- _PASAJE SELECCIONADO_:
-=-=-

Nunca aceptes bebidas de un extraño de otro planeta. El caso de Orfeo Angelucci
Nunca aceptes bebidas de un extraño. Es el sensato consejo que toda madre nos ha dado alguna vez en la vida. Consejo que Orfeo Angelucci, italiano residente en los Estados Unidos, tuvo la ocurrencia de saltarse allá por los años cincuenta, cuando se encontró casualmente con un habitante del espacio exterior.
Angelucci, un trabajador de una planta de ensamblaje de aviones de Burbank, California, escribió un libro en 1955, en el que relataba sus experiencias personales con extraterrestres. El libro, titulado “El secreto de los platillos volantes”, hubiera pasado desapercibido de no ser porque el eminente psicoanalista Carl Gustav Jung se fijó en él cuando, a su vez, escribió su propio libro sobre el fenómeno de los avistamientos ovni.

-=-=-

- _BLOQUE DE DATOS_:
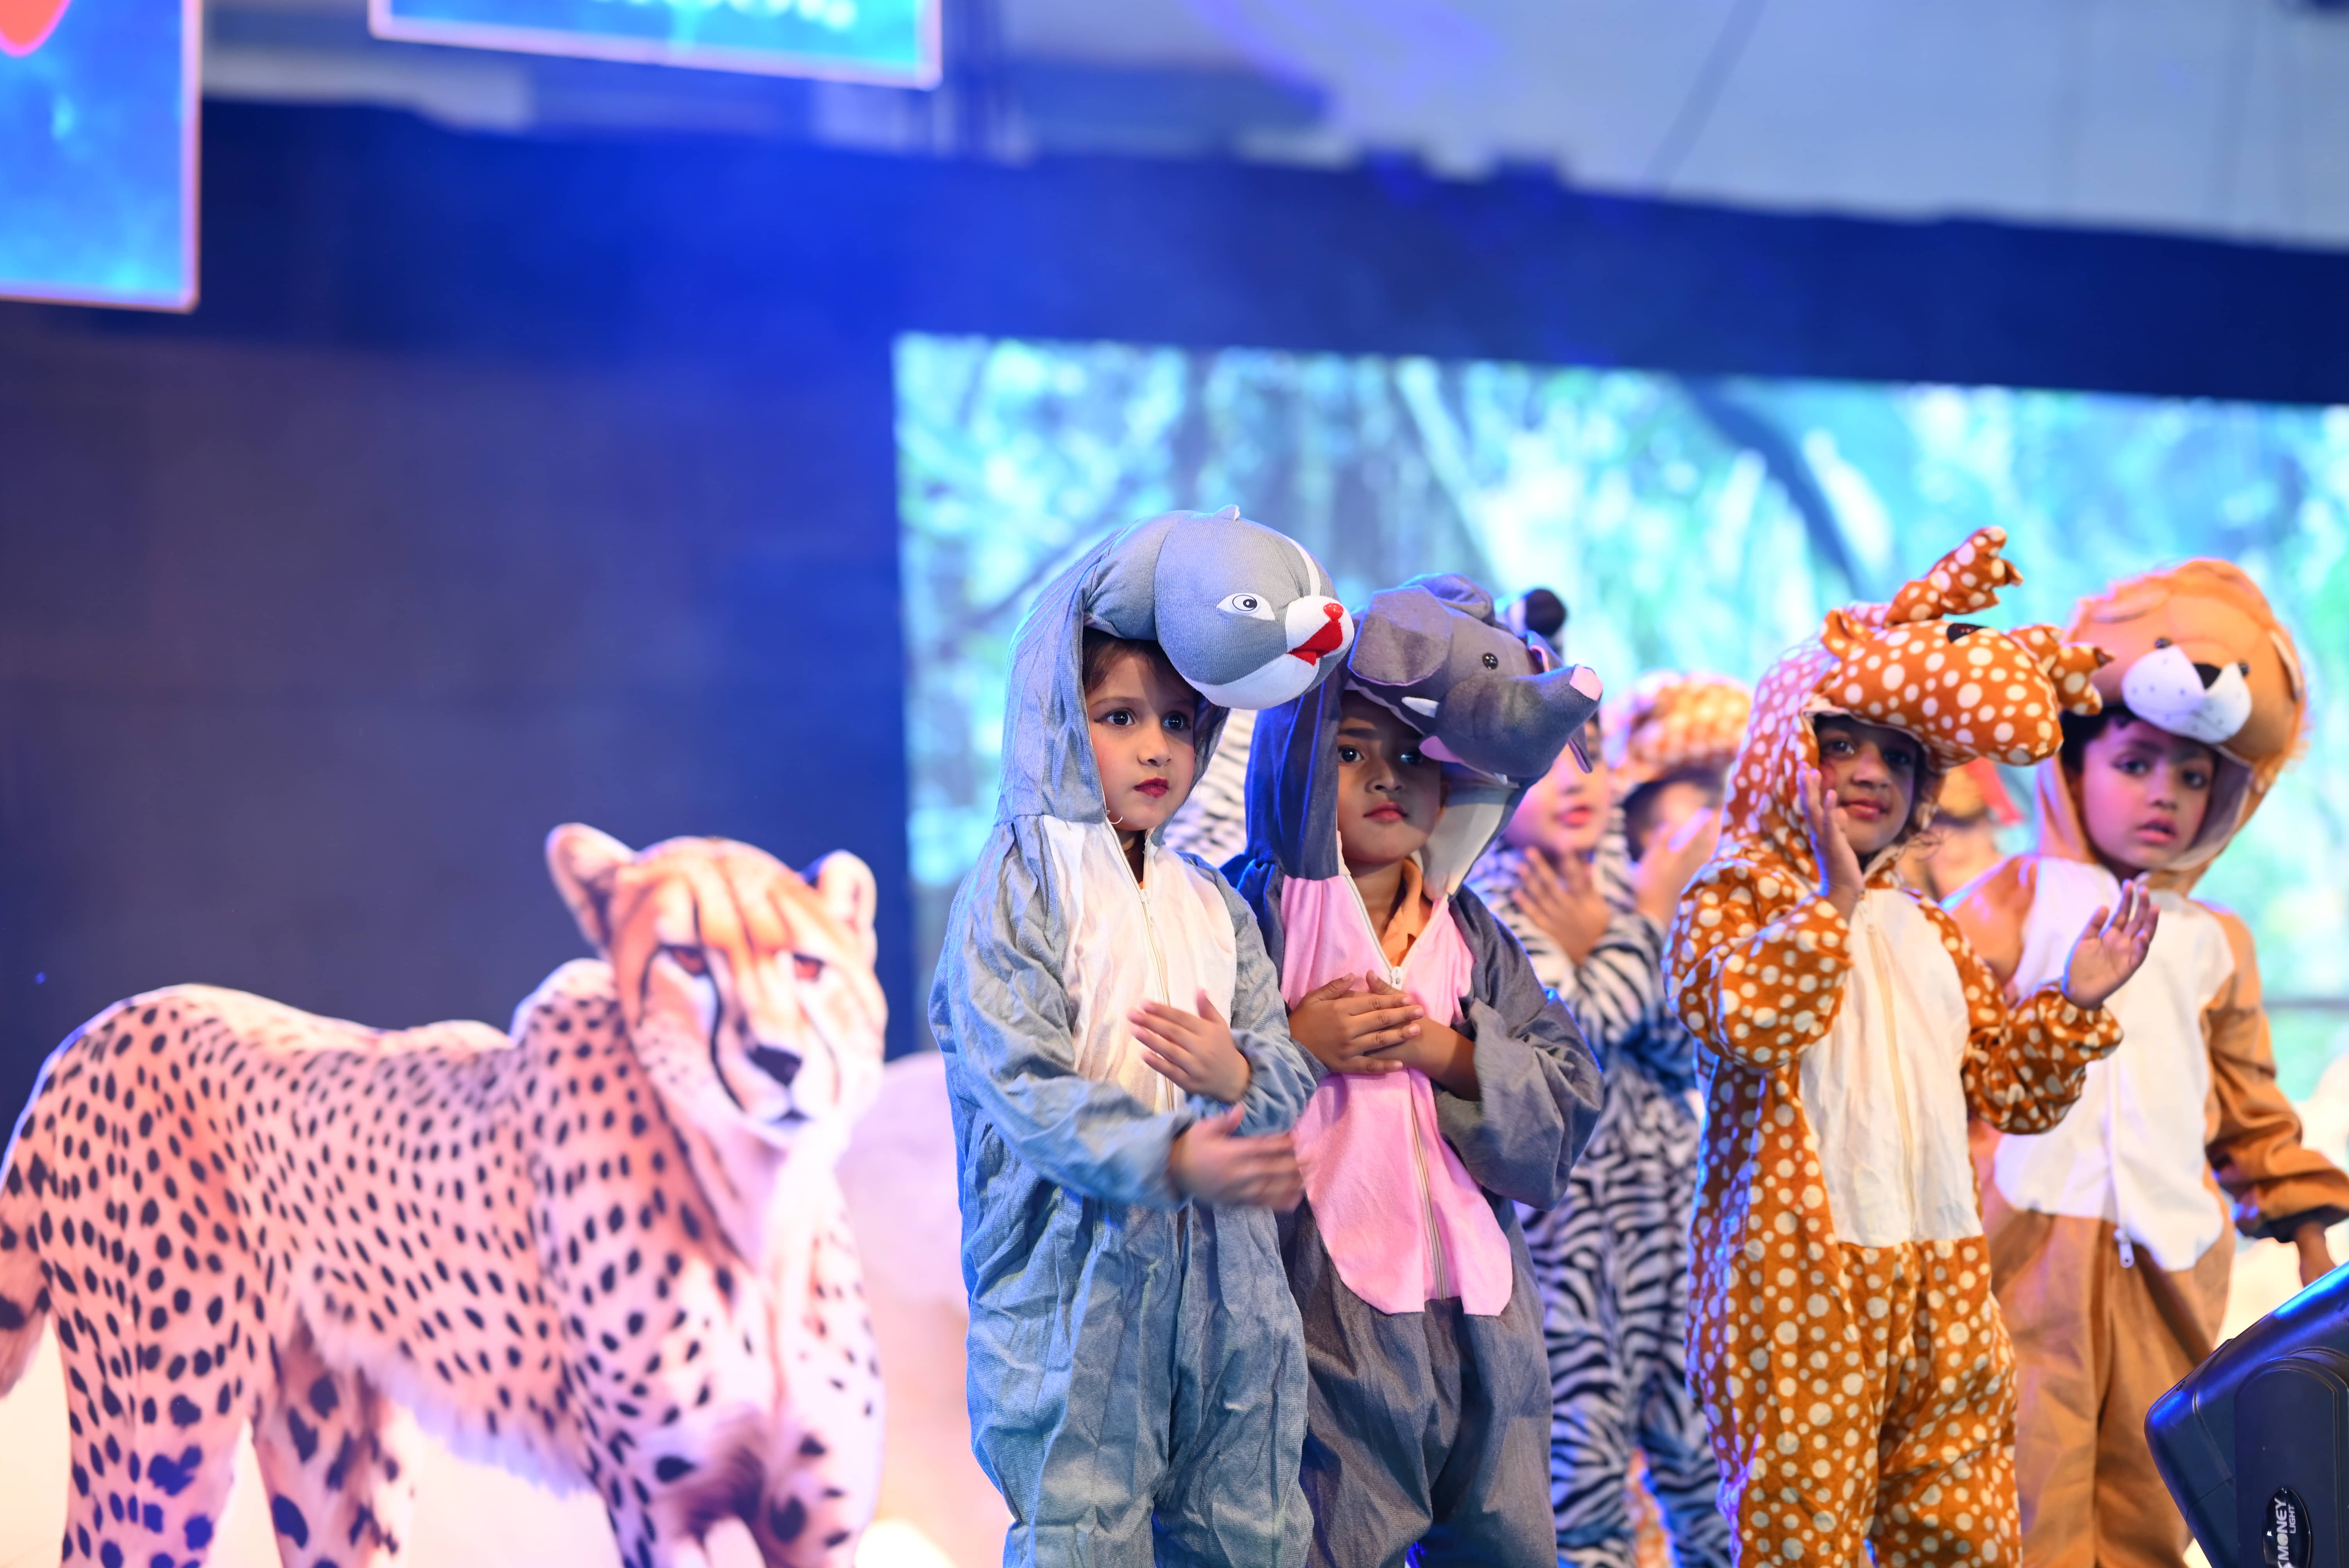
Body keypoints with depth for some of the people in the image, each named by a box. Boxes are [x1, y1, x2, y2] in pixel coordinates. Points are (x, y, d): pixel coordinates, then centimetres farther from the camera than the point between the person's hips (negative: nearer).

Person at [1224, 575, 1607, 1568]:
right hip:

-=-=-

- _POR HACER_:
1. Responde según el texto sobre Orfeo Angelucci:
(a) ¿Qué nacionalidad tenía Orfeo Angelucci?
(b) ¿En qué año escribió su libro?
(c) ¿Qué psicoanalista se fijó en ese libro?
2. Copia del texto sobre Orfeo Angelucci el fragmento que empieza con "Nunca aceptes bebidas de un extraño de" y sigue hasta "los avistamientos ovni.".

- _RESPUESTAS POR PUNTO_:
1.
(a) Era italiano.
(b) En 1955.
(c) Carl Gustav Jung.

2.
Nunca aceptes bebidas de un extraño de otro planeta. El caso de Orfeo Angelucci
Nunca aceptes bebidas de un extraño. Es el sensato consejo que toda madre nos ha dado alguna vez en la vida. Consejo que Orfeo Angelucci, italiano residente en los Estados Unidos, tuvo la ocurrencia de saltarse allá por los años cincuenta, cuando se encontró casualmente con un habitante del espacio exterior.
Angelucci, un trabajador de una planta de ensamblaje de aviones de Burbank, California, escribió un libro en 1955, en el que relataba sus experiencias personales con extraterrestres. El libro, titulado “El secreto de los platillos volantes”, hubiera pasado desapercibido de no ser porque el eminente psicoanalista Carl Gustav Jung se fijó en él cuando, a su vez, escribió su propio libro sobre el fenómeno de los avistamientos ovni.